# Girl sibling names for Dylan? :)



## katiefx

Need some help thinking of a name for our little girl! Our son is called Dylan so would prefer then to sound good together. Im not keen on really unusual names, i prefer cute/sweet ones for girls (megan, ellie etc) Oh and Rose will be the middle name so must go with that.

We really like Olivia Rose but would love some other ideas. :flower:


----------



## KatOro

I like Danielle


----------



## katiefx

Hadnt thought of Danielle, that goes really well with Dylan :) thankyou!


----------



## TTCabundle

LOVE Olivia Rose, its really pretty!

- Isobel
- Danielle
- Caitlin
- Lucie
- Charlotte
- Charley
- Hannah
- Layla

Xx


----------



## onetwothreebp

Darcy Rose (my favourite!)
Emily Rose
Joelle Rose
Juliet Rose
Alana Rose
Lauren Rose
Hailey Rose


----------



## brookettc3

I have a son named Dylan and a daughter named Summer :) Summer Lynn


----------



## Stephsbump2be

Ella Rose
Sophia Rose
X


----------



## CloverMouse

Mae Rose (I live the name Mae... hubby isn't keen)

Evelyn Rose is pretty too could call her Evie


----------



## bumblebeexo

I love Rose as a middle name :)

Sticking with the 'D' theme..

Daisy Rose
Donna Rose
Dawn Rose
Danielle Rose
Darcey Rose
Dana Rose

Other names..

Ellie Rose
Sofia Rose
Lucy Rose
Willow Rose
Maisy Rose
Marnie Rose
Evie Rose
Ella Rose
Hannah Rose


----------



## Boo44

Lily Rose?

Or Olivia Rose is beautiful too

I'm considering either Lily or Olivia if #2 is a girl :)


----------



## Donna84

Oh I'm seeing Darcey Rose a few times and regretting that I didn't give my daughter Darcey the middle name Rose, this time I really like Bonnie Rose for a girl!


----------



## JJKCB

Danika Rose (you could nickname her Dani if you like nicknames)


----------



## Rickles

I like Olivia too.

Dylan is on our top 3 boys names - our daughter's name is Madison (Maddie) xx


----------



## capegirl7

My daughter's names is Kendall.
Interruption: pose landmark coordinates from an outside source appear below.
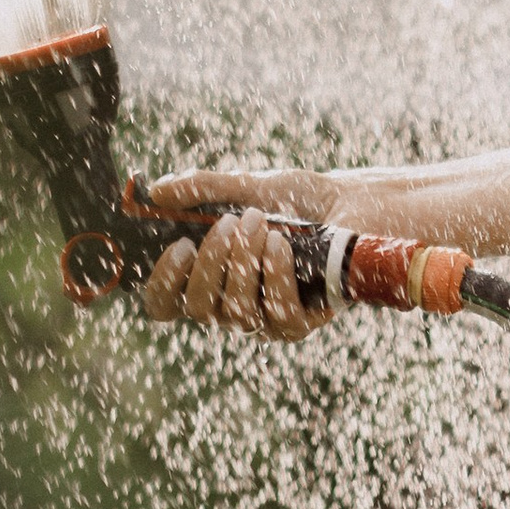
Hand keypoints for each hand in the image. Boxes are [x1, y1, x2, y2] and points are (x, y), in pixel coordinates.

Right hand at [140, 168, 339, 342]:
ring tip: (260, 222)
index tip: (179, 246)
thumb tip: (157, 190)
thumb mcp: (247, 186)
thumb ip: (203, 188)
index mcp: (208, 278)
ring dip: (244, 261)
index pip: (164, 304)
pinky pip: (277, 315)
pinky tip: (280, 244)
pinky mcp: (300, 322)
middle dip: (210, 263)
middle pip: (197, 309)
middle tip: (228, 223)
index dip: (162, 284)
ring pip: (235, 312)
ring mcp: (264, 319)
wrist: (352, 203)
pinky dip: (275, 276)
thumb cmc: (295, 200)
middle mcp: (230, 306)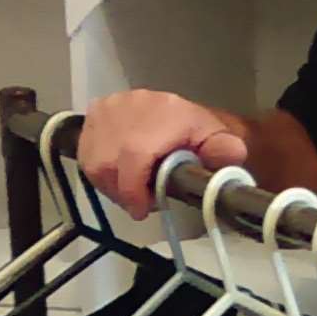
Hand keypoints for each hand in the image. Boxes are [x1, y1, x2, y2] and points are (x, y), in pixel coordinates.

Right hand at [77, 89, 247, 220]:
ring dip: (111, 183)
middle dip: (124, 191)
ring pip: (94, 161)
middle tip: (142, 201)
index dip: (132, 189)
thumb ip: (225, 151)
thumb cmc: (198, 133)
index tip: (141, 210)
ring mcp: (110, 108)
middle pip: (109, 164)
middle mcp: (131, 105)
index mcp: (164, 113)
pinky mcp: (95, 112)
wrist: (183, 113)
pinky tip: (118, 173)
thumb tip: (231, 156)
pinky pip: (85, 153)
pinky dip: (100, 170)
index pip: (134, 156)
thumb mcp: (218, 141)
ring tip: (133, 186)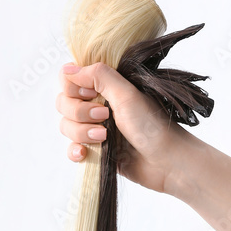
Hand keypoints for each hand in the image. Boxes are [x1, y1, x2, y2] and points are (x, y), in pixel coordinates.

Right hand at [56, 62, 186, 192]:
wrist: (167, 162)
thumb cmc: (152, 126)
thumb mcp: (126, 94)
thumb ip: (98, 76)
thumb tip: (69, 68)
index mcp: (106, 87)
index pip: (69, 80)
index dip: (73, 87)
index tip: (91, 94)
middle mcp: (98, 105)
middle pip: (64, 103)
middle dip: (79, 112)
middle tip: (104, 116)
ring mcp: (96, 129)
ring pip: (66, 127)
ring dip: (81, 132)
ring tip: (104, 137)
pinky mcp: (97, 151)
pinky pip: (72, 149)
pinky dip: (75, 151)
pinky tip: (85, 153)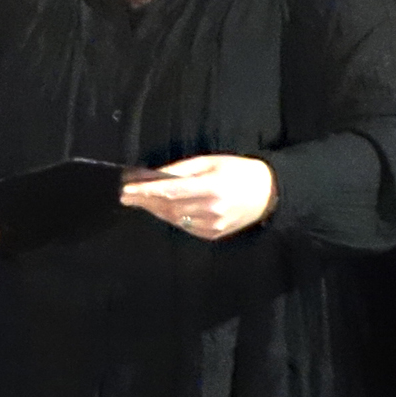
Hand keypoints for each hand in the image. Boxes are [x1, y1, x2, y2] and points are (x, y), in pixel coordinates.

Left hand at [121, 155, 274, 238]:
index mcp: (211, 188)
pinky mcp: (216, 234)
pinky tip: (161, 209)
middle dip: (145, 201)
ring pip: (175, 219)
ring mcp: (214, 225)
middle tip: (126, 195)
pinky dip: (171, 218)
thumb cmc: (237, 170)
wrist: (269, 192)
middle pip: (169, 207)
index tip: (126, 190)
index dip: (145, 191)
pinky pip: (186, 227)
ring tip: (140, 200)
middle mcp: (212, 210)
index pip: (169, 192)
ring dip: (155, 209)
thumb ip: (180, 169)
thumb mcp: (209, 162)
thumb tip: (153, 174)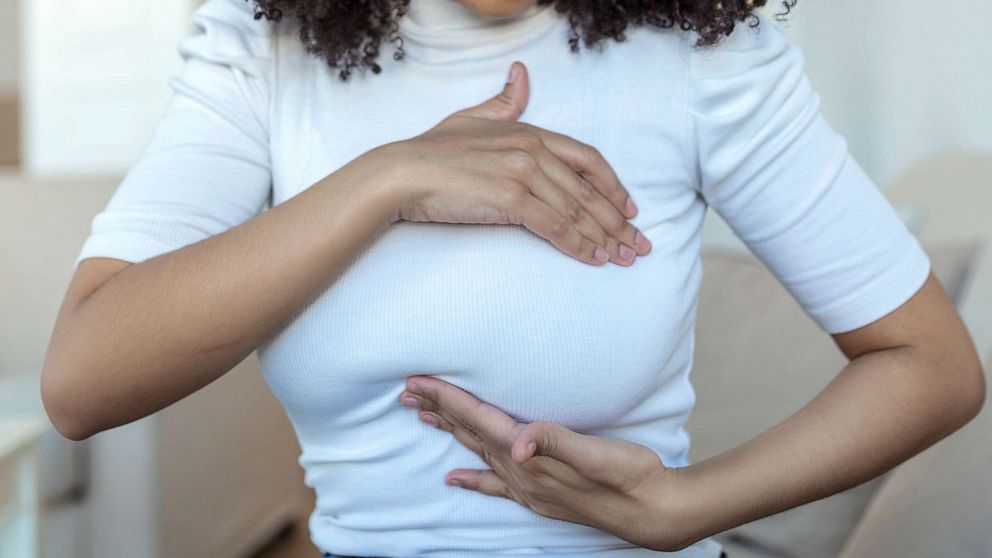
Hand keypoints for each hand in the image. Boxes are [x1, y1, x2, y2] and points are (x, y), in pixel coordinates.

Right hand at [377, 60, 651, 265]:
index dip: (613, 186)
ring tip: (621, 259)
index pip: (588, 159)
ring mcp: (523, 174)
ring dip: (603, 239)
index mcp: (530, 132)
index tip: (631, 208)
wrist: (403, 172)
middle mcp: (533, 151)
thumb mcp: (472, 117)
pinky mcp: (510, 200)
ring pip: (576, 212)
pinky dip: (577, 246)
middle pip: (589, 190)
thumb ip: (504, 102)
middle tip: (638, 246)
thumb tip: (522, 74)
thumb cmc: (433, 150)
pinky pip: (554, 227)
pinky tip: (591, 259)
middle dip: (618, 222)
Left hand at [397, 374, 690, 550]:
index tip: (417, 381)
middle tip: (407, 391)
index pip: (478, 420)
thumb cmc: (630, 476)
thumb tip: (520, 443)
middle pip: (470, 434)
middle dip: (438, 410)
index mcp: (530, 458)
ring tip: (423, 416)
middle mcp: (522, 474)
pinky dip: (473, 478)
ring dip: (451, 432)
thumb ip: (557, 443)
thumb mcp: (598, 454)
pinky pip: (494, 484)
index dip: (447, 398)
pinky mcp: (540, 494)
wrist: (654, 512)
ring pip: (478, 453)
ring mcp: (529, 487)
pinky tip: (454, 479)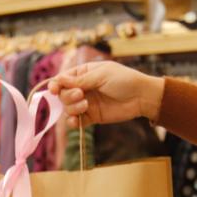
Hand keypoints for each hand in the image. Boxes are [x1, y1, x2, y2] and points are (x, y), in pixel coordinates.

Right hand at [49, 61, 163, 126]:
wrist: (142, 97)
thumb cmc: (124, 80)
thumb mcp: (101, 75)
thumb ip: (79, 80)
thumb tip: (58, 80)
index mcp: (83, 74)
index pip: (62, 79)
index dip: (55, 85)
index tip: (54, 90)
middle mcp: (82, 88)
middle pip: (62, 94)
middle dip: (68, 96)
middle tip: (81, 95)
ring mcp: (86, 103)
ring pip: (67, 108)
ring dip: (72, 108)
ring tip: (85, 105)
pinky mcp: (92, 117)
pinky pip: (76, 122)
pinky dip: (73, 122)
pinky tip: (77, 121)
Sounds cute with Dylan!


----------



## katiefx

Thankyou everyone - love all your suggestions i dont know how im going to pick a name for her! 

Im really liking Darcey Rose! Sounds so cute with Dylan!

And capegirl7 - i was just thinking of Kendall recently. Its a gorgeous name!


----------



## SisterRose

I have no idea why but Dylan always reminds me of a kinda bohemian name(love dylan btw!) and I think flower names would go really cute with it!

Dylan and Daisy Rose
Dylan and Poppy Rose
Dylan and Flora Rose


----------



## pippi_89

I have a friend with twins Dylan and Amber


----------